Data for the task:
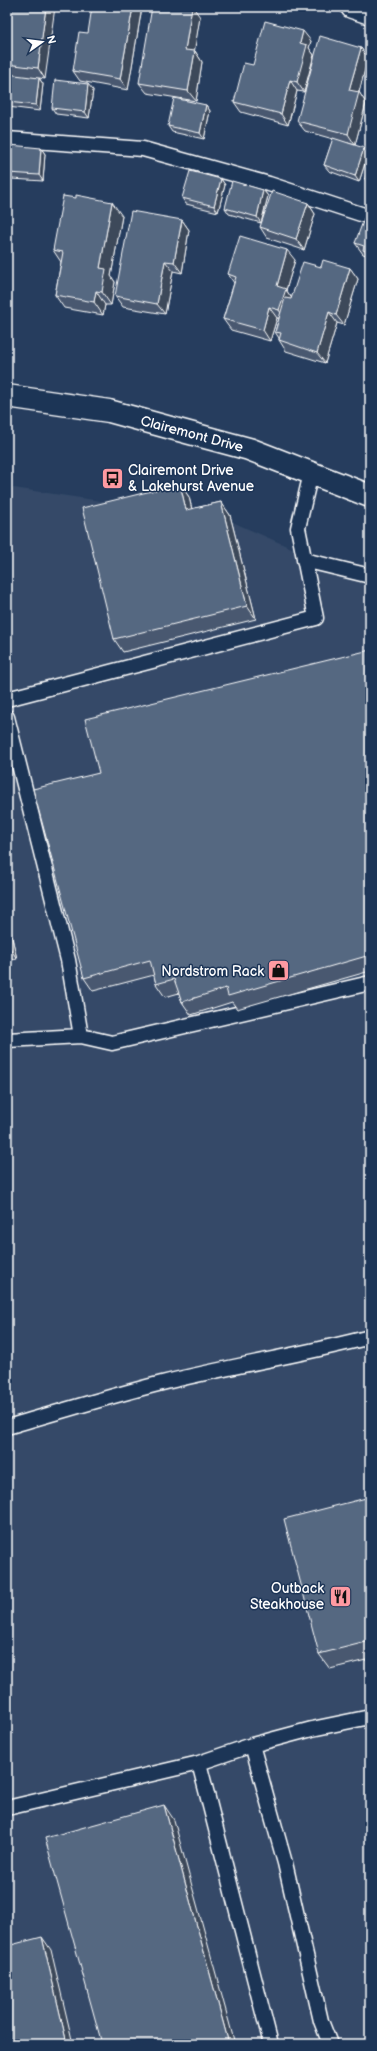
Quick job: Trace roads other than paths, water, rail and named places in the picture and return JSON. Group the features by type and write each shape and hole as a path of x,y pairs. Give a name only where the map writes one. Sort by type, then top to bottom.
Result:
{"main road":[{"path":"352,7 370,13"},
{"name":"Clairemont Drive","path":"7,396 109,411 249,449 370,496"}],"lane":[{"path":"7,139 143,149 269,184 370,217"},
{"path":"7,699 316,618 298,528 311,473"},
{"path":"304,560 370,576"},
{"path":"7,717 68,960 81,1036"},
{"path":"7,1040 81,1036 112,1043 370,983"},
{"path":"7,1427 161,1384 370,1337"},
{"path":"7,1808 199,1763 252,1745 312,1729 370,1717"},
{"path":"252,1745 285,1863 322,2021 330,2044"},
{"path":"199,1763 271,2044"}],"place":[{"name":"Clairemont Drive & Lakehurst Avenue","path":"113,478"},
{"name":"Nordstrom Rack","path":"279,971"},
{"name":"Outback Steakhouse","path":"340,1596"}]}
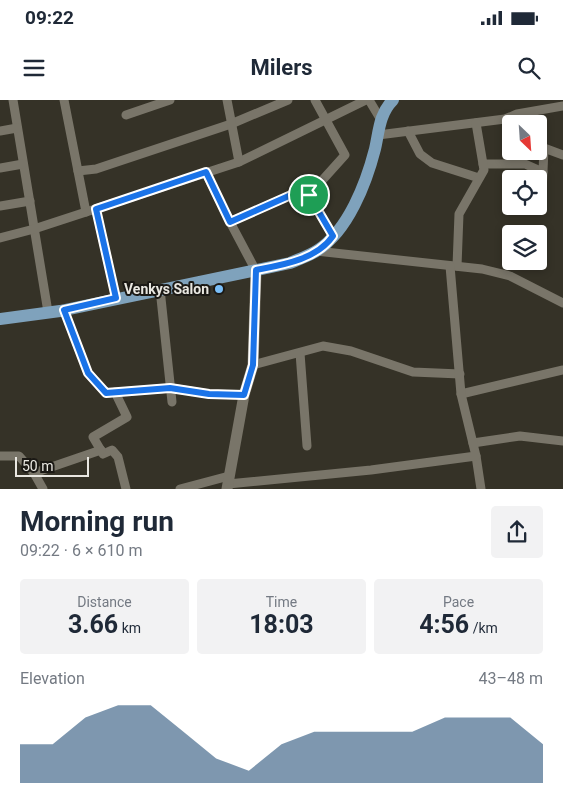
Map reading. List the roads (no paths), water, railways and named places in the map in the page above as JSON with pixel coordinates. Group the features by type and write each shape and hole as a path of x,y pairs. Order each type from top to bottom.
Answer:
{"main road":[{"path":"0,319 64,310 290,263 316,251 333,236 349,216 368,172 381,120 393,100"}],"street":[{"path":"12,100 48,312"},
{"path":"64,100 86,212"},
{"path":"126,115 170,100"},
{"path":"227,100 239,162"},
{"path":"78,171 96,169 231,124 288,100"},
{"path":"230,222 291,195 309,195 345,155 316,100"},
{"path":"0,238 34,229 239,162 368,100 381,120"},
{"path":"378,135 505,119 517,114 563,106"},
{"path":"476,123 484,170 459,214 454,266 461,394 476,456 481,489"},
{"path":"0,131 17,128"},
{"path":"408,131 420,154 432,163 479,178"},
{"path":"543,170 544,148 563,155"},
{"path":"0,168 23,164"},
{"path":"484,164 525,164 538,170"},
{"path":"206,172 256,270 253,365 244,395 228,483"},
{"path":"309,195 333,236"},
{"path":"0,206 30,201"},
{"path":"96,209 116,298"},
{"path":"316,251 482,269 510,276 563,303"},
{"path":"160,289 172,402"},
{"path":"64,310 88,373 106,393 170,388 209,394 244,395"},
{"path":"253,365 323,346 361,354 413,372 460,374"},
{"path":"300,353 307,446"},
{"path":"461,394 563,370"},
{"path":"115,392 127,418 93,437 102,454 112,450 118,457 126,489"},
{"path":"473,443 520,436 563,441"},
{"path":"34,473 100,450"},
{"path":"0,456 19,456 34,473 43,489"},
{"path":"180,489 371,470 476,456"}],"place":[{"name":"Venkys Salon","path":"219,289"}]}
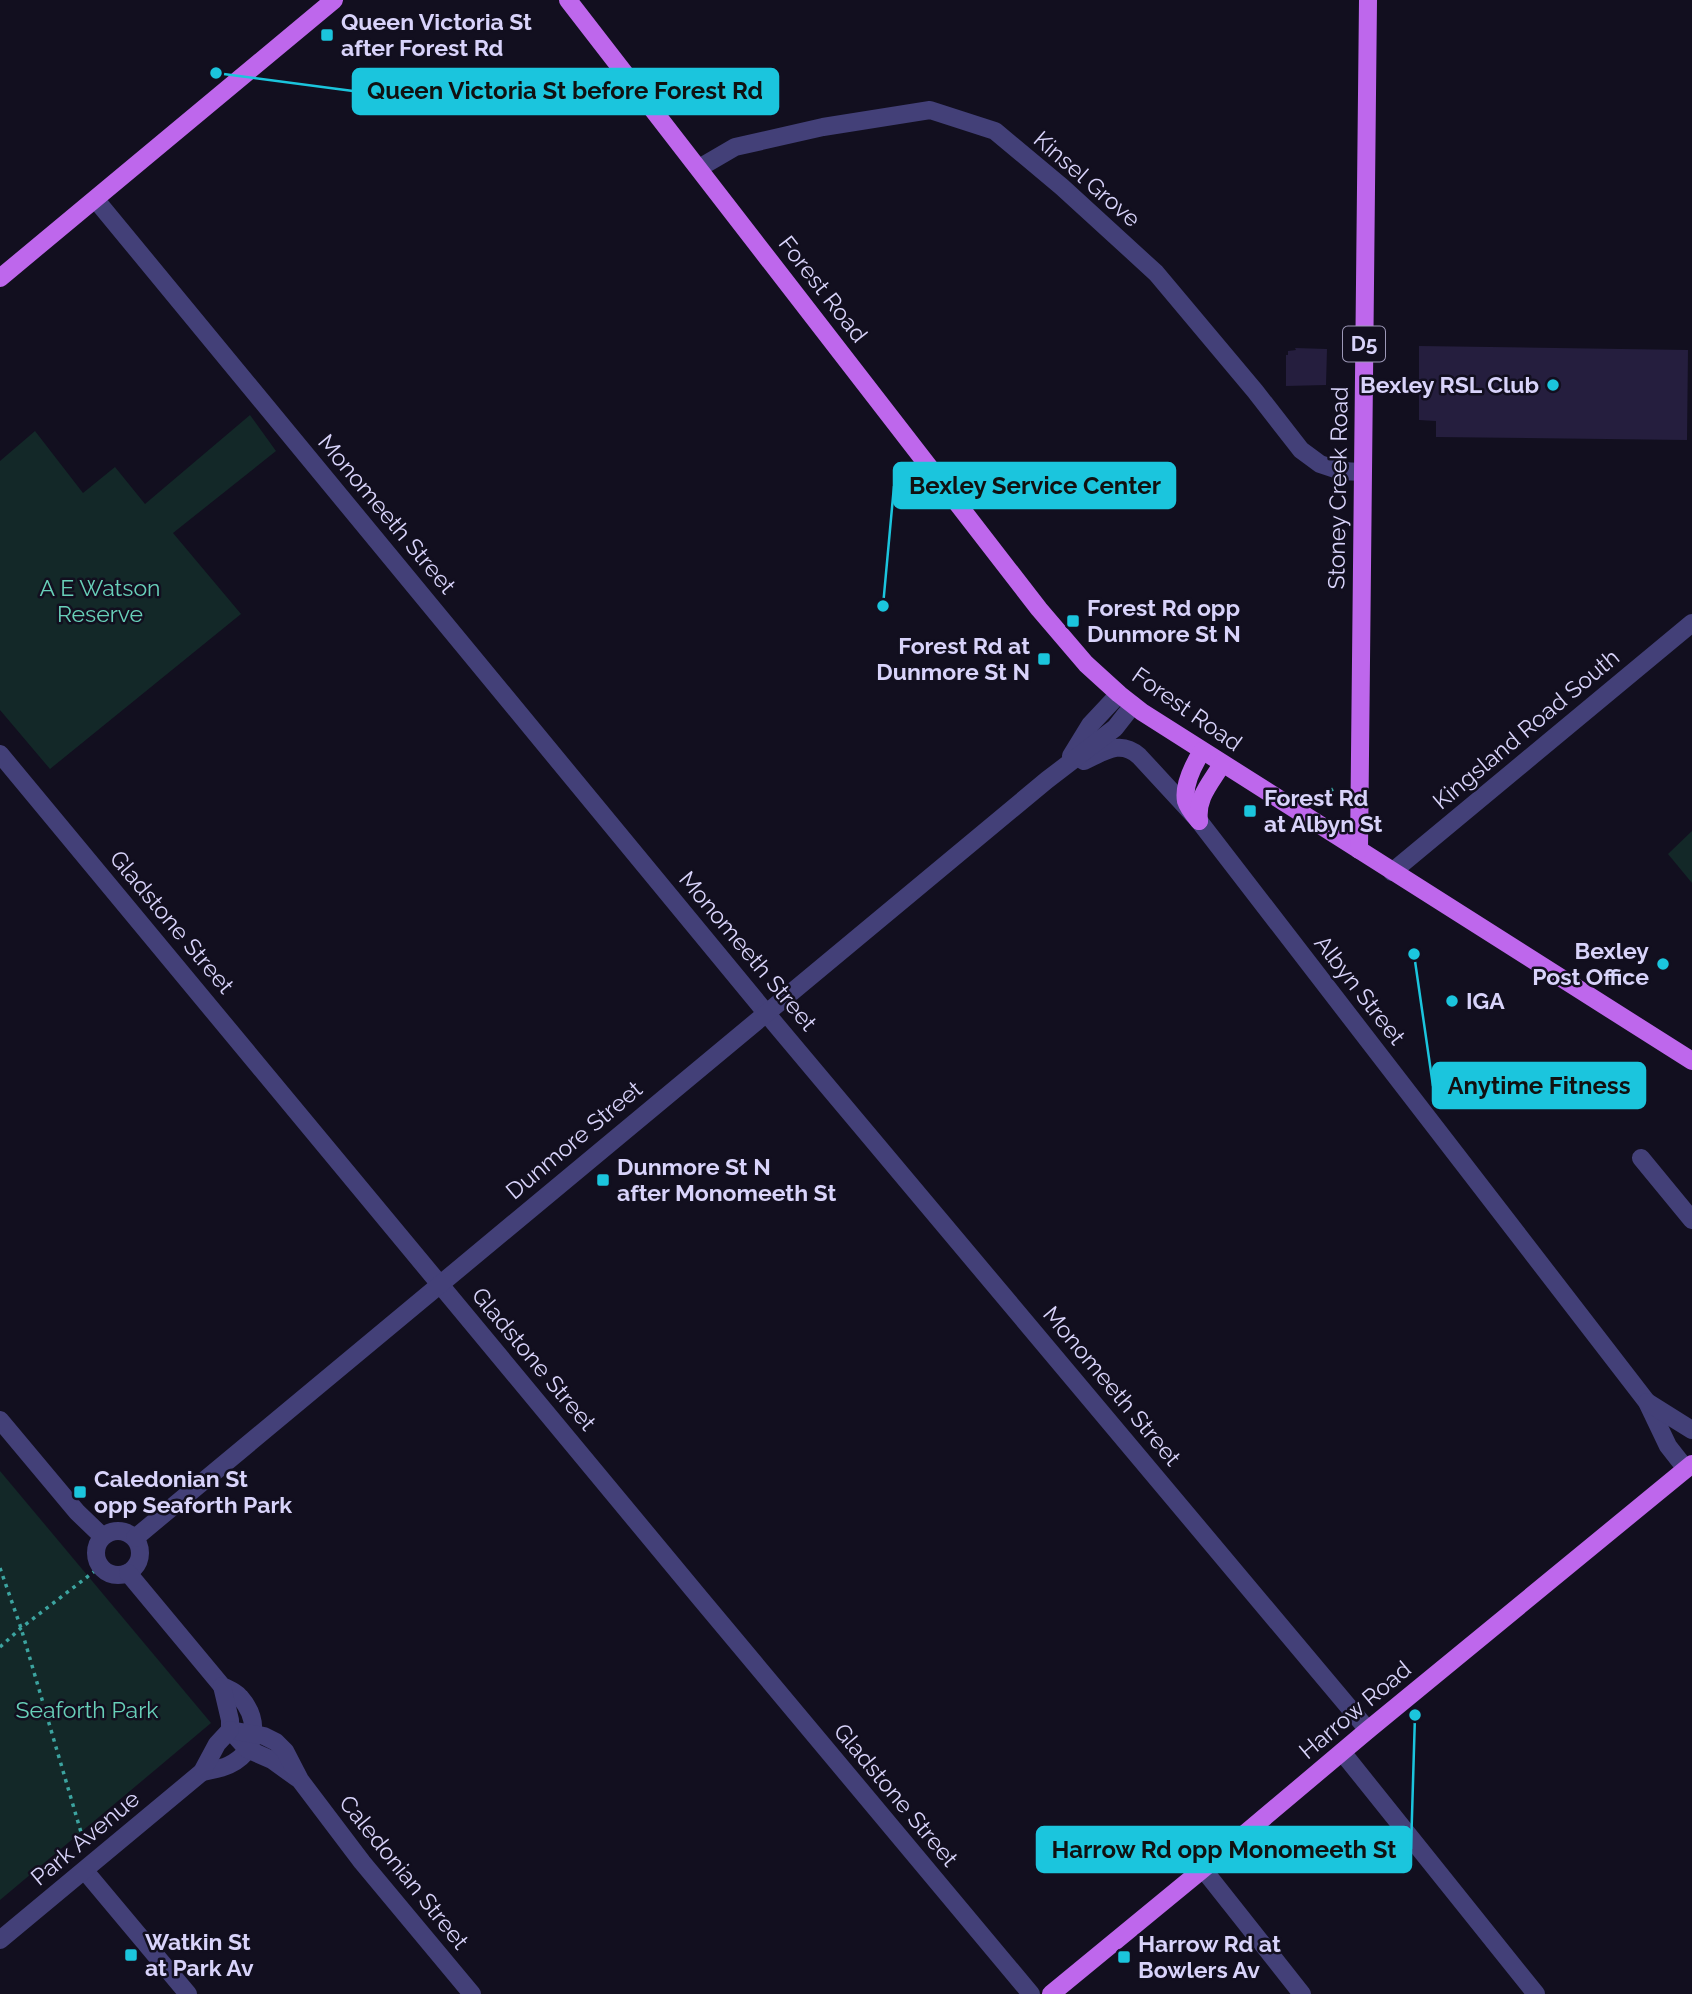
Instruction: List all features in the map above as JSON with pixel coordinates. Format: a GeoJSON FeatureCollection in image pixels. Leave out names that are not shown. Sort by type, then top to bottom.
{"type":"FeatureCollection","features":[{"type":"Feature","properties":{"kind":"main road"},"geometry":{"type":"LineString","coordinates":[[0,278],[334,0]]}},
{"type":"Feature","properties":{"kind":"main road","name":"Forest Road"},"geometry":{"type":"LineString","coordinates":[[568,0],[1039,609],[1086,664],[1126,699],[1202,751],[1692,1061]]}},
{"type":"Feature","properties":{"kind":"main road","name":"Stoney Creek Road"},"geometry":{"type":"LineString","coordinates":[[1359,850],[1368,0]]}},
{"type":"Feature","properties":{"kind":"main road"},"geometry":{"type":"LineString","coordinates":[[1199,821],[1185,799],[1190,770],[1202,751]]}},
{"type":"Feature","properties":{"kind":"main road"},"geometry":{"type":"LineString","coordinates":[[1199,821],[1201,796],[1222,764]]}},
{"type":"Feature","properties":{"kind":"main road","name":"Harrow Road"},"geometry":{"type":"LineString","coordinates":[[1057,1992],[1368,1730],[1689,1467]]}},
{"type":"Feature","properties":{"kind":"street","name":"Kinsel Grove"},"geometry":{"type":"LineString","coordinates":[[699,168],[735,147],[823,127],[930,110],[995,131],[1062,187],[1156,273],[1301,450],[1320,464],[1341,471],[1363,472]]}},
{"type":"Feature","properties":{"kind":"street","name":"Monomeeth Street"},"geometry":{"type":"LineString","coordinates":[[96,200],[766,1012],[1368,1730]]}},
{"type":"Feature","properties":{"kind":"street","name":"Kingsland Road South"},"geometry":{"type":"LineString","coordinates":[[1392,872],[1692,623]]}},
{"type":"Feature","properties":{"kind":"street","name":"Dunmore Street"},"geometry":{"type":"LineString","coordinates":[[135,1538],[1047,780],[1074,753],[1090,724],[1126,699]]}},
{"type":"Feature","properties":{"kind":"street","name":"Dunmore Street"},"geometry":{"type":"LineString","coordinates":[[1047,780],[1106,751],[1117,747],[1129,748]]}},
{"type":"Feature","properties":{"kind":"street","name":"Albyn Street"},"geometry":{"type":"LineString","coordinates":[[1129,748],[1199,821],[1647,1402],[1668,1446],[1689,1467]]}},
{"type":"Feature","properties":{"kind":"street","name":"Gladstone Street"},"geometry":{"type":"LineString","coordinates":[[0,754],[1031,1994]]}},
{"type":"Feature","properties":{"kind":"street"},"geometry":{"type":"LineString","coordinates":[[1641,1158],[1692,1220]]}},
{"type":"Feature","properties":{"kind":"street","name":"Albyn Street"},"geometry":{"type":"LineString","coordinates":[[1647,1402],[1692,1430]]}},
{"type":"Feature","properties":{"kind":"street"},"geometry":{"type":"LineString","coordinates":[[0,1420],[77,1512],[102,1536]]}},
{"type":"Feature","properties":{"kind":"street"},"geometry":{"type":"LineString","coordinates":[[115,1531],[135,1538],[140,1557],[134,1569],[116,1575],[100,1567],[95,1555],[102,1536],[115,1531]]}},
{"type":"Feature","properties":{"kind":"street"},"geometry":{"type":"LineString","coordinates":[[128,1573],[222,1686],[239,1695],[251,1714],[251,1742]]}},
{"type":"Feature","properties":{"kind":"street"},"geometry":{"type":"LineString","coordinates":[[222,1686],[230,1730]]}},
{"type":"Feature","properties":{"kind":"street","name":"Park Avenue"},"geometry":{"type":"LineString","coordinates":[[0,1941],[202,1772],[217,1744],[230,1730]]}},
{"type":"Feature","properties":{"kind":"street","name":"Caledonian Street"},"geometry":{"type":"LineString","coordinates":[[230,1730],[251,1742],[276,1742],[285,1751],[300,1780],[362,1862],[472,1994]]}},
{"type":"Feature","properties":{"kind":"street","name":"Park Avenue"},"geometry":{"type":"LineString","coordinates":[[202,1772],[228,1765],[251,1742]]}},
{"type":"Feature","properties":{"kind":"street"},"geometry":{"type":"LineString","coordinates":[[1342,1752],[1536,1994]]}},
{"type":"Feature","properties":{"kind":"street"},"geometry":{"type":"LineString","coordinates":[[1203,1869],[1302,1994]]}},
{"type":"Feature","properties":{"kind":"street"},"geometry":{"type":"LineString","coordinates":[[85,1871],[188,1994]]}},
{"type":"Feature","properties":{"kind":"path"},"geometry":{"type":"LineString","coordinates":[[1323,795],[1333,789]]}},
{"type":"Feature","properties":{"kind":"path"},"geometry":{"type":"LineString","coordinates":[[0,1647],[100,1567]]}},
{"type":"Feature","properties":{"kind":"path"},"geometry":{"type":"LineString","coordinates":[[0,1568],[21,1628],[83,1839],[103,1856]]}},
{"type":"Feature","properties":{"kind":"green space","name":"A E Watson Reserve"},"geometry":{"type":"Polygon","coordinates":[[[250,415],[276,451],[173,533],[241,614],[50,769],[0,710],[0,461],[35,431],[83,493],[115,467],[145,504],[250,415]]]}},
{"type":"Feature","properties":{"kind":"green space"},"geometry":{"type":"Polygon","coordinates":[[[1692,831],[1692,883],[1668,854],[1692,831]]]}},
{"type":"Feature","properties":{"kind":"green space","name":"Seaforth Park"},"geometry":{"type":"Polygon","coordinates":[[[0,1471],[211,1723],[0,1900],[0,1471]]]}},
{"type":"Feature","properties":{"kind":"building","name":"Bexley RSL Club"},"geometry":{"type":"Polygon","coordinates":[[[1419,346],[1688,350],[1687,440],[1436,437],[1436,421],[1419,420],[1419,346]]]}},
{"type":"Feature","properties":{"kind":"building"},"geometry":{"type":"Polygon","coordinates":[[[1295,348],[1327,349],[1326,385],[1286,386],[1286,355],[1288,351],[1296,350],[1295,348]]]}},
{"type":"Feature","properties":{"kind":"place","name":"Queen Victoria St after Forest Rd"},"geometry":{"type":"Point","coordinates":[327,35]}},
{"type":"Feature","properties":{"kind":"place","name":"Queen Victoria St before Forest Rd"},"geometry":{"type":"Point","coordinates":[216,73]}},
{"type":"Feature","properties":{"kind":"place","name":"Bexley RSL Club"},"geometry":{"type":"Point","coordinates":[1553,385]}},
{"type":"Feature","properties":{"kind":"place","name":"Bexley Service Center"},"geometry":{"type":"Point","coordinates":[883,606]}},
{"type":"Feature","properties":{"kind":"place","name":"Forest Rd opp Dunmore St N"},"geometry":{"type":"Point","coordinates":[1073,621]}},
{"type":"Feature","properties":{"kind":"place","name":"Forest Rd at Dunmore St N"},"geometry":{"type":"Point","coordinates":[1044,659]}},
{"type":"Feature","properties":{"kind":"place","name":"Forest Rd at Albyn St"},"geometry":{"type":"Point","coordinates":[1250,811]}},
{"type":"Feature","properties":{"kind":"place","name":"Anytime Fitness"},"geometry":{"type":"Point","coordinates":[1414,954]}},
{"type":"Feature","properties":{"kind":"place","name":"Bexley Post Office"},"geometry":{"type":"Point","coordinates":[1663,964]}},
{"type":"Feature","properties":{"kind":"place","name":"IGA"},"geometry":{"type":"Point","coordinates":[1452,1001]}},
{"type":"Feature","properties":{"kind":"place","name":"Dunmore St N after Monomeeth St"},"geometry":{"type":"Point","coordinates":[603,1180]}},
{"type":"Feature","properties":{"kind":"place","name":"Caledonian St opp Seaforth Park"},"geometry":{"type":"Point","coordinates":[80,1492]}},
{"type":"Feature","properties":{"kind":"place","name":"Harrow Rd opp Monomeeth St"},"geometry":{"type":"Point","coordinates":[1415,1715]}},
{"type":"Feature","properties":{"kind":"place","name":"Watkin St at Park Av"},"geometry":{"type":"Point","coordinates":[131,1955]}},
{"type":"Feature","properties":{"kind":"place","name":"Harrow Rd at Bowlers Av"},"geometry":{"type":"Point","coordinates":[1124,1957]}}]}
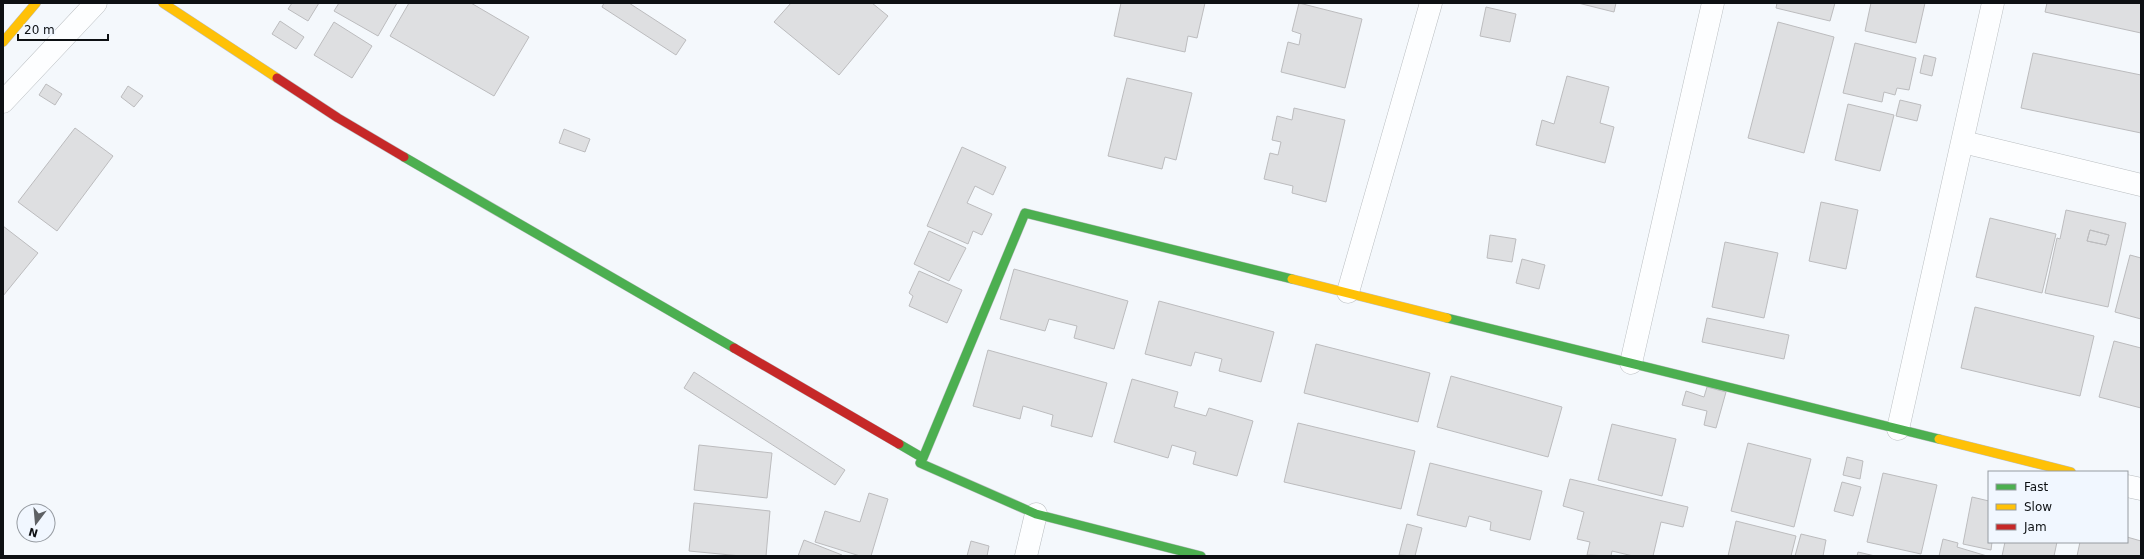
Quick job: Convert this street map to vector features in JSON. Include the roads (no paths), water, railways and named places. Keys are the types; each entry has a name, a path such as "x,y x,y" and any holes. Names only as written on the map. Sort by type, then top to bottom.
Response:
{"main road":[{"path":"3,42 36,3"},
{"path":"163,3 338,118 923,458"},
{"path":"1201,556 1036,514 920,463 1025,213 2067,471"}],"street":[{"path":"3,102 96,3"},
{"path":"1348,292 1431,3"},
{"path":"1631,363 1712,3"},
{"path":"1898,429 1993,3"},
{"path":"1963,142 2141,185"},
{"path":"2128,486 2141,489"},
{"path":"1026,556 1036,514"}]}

Task objective: Whenever the word "Seaforth" appears in a line of the listing, report that line.

Completed task:
{"type":"Feature","properties":{"kind":"green space","name":"Seaforth Park"},"geometry":{"type":"Polygon","coordinates":[[[0,1471],[211,1723],[0,1900],[0,1471]]]}},
{"type":"Feature","properties":{"kind":"place","name":"Caledonian St opp Seaforth Park"},"geometry":{"type":"Point","coordinates":[80,1492]}},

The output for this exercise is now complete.